= Phantom aid in Afghanistan =

Phantom aid in Afghanistan is widespread. Despite having received approximately $35 billion of international aid between 2002 and 2009, much of this aid has not helped ease poverty or improve economic and living conditions in the nation.

==Afghanistan==

Afghanistan is a low-income country with GDP per capita of US$507 in 2019. The country ranks 181 in the Human Development Index (HDI). It has been heavily reliant on foreign aid in the past. In 2011, aid accounted for more than 90 percent of the national budget. The country's infant mortality rates are very high, the national literacy rate is at 37 percent. Its unemployment rate is at 13.7 percent.

Within a series of interviews conducted by the office of the Special Inspector General for Afghanistan Reconstruction's Lessons Learned Program, one interviewee estimated that 40% of U.S. aid to Afghanistan since 2001 ended up in the pockets of corrupt officials, warlords, criminals and insurgents.

==Donors==

Donor countries for Afghanistan include the United States and Canada. The aid provided under guidelines of the Development Assistance Committee of the Organisation for Economic Co-operation and Development is known as Official Development Assistance (ODA). This form of aid has to be undertaken by the donor country's official sector, with promotion of economic development and welfare as the main objective and concessional financial terms.

Currently administered aid is inadequate as it has fallen short of the amount initially promised, 0.7% of the donor countries' GNI.

There are also problems with how the given aid is utilised. A form of phantom aid is conditional aid or tied aid. This happens when aid is tied to the purchase of products such as armaments. Expenditure on foreign technical assistance, inflated salaries of foreigners to work in Afghanistan and home office expenses in U.S are other examples of how aid has been mislabeled. Donor countries, prioritizing their national reputation over helping Afghanistan overcome its development and growth challenges, have built 'quick impact projects' like cheap roads and buildings in the recipient country. Such inconsequential uses of aid have accounted for 86 percent of total American aid.
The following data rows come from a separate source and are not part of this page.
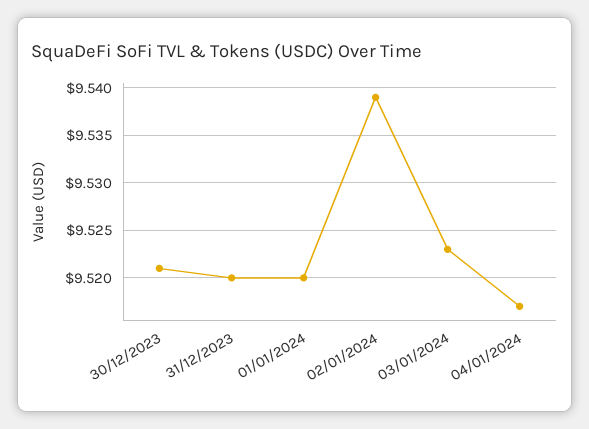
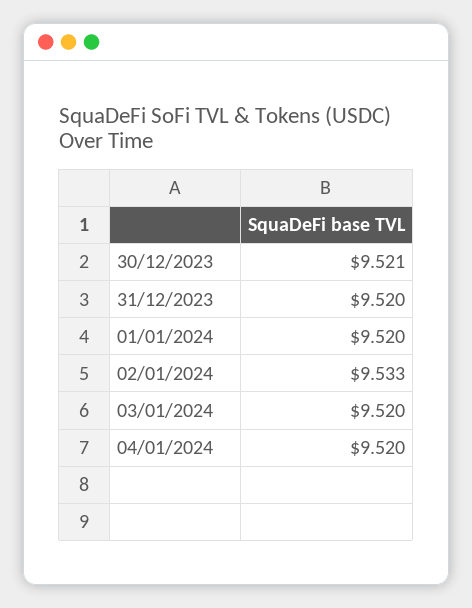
  {
    "30/12/2023": 9.521,
    "31/12/2023": 9.52,
    "01/01/2024": 9.52,
-   "02/01/2024": 9.539,
+   "02/01/2024": 9.533,
-   "03/01/2024": 9.523,
+   "03/01/2024": 9.52,
-   "04/01/2024": 9.517
+   "04/01/2024": 9.52
  }

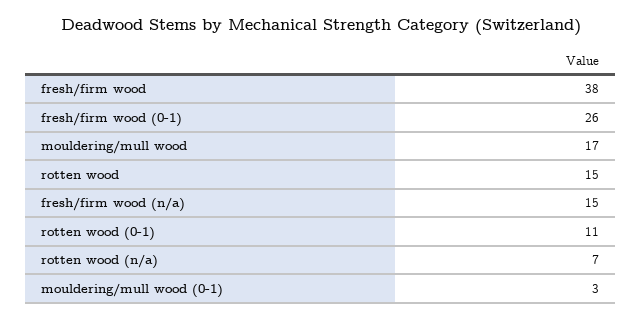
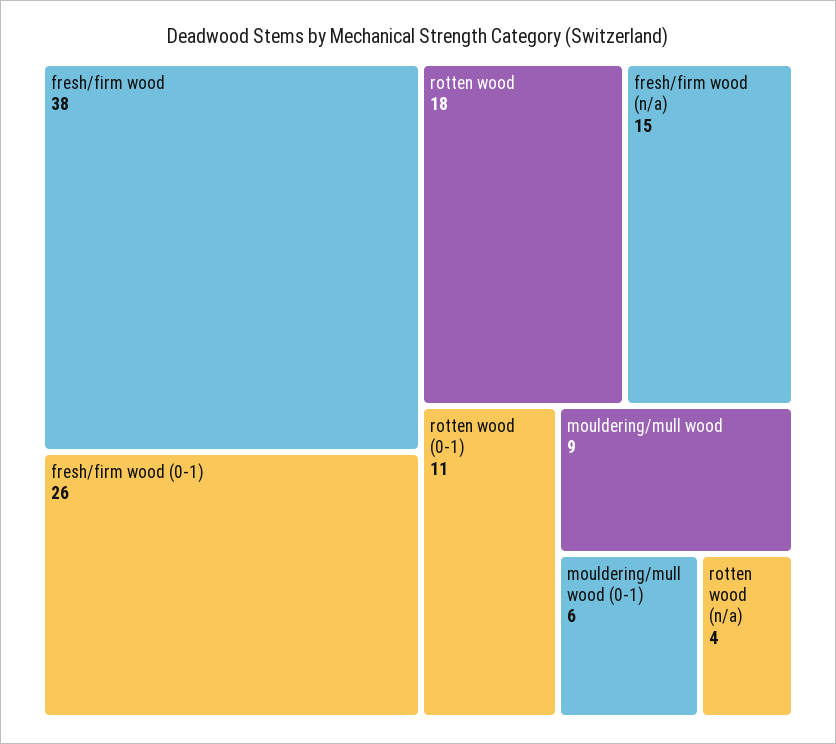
  {
    "fresh/firm wood": 38,
    "fresh/firm wood (0-1)": 26,
-   "mouldering/mull wood": 17,
+   "mouldering/mull wood": 9,
-   "rotten wood": 15,
+   "rotten wood": 18,
    "fresh/firm wood (n/a)": 15,
    "rotten wood (0-1)": 11,
-   "rotten wood (n/a)": 7,
+   "rotten wood (n/a)": 4,
-   "mouldering/mull wood (0-1)": 3
+   "mouldering/mull wood (0-1)": 6
  }

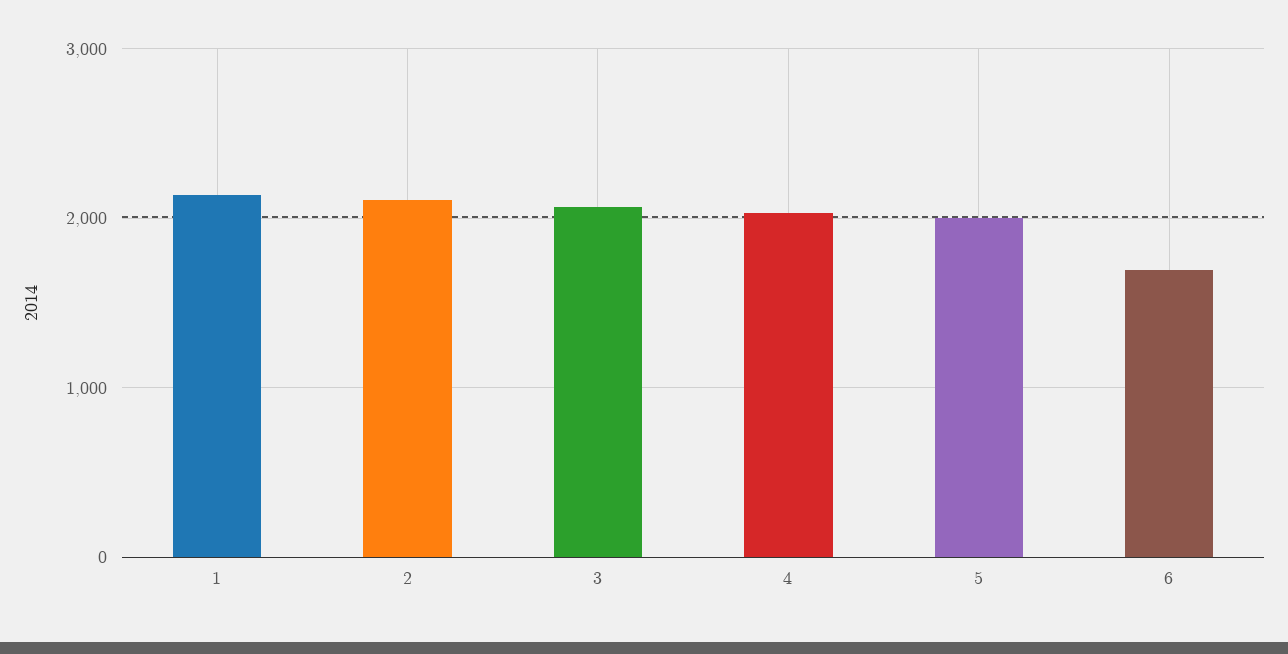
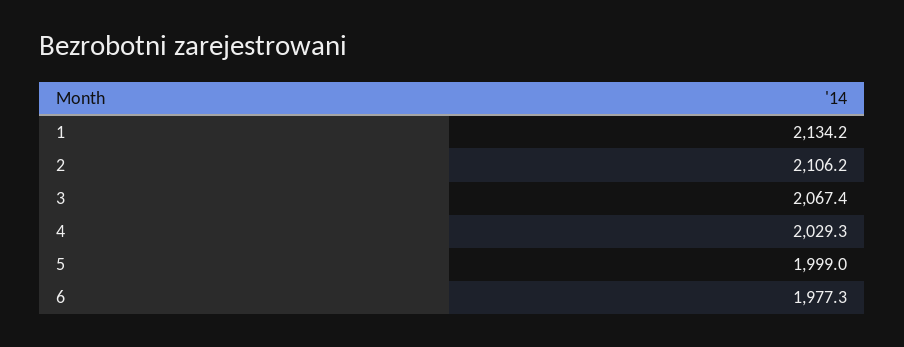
  {
    "1": 2134.2,
    "2": 2106.2,
    "3": 2067.4,
    "4": 2029.3,
    "5": 1999,
-   "6": 1700
+   "6": 1977.3
  }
This has also been the case with Canada's aid scheme. 60 percent of Canadian aid has been restricted to the purchase of Canadian products only. This is an example of tied aid. Such practises have caused food produce from Canada to arrive several months later than usual, leading to a reduction in sale prices for local farmers.

Private enterprises from donor countries have been looting much of the aid. This has resulted in bad usage of 35 to 40 percent of total international aid. An Afghan-American expatriate who has worked with foreign contractors in Afghanistan said, "The international companies are more corrupt than the local companies because they’re here short-term, tax-exempt, make a profit and leave." Dictation by foreign institutions, such as the World Bank, IMF and UNDP, and donor countries on how aid should be spent has led to the democratically elected Afghan government losing control over aid distribution.

==Effects==

Afghanistan's economy or living standards have not improved despite donor countries claiming that they have poured sizable foreign donations and investments into Afghanistan. For example, the country's health condition remains a serious poverty issue and has seen a fall in annual health expenditure from 2005. The long timings for the arrival of food products from Canada has been detrimental to the nation’s economy as agriculture constitutes 31.6 percent of total GDP. As reported by Norah Niland, the representative for UN High Commissioner for Human Rights in Afghanistan, "Patronage, corruption, impunity and over-emphasis on short-term goals rather than targeted long-term development are exacerbating a situation of dire poverty."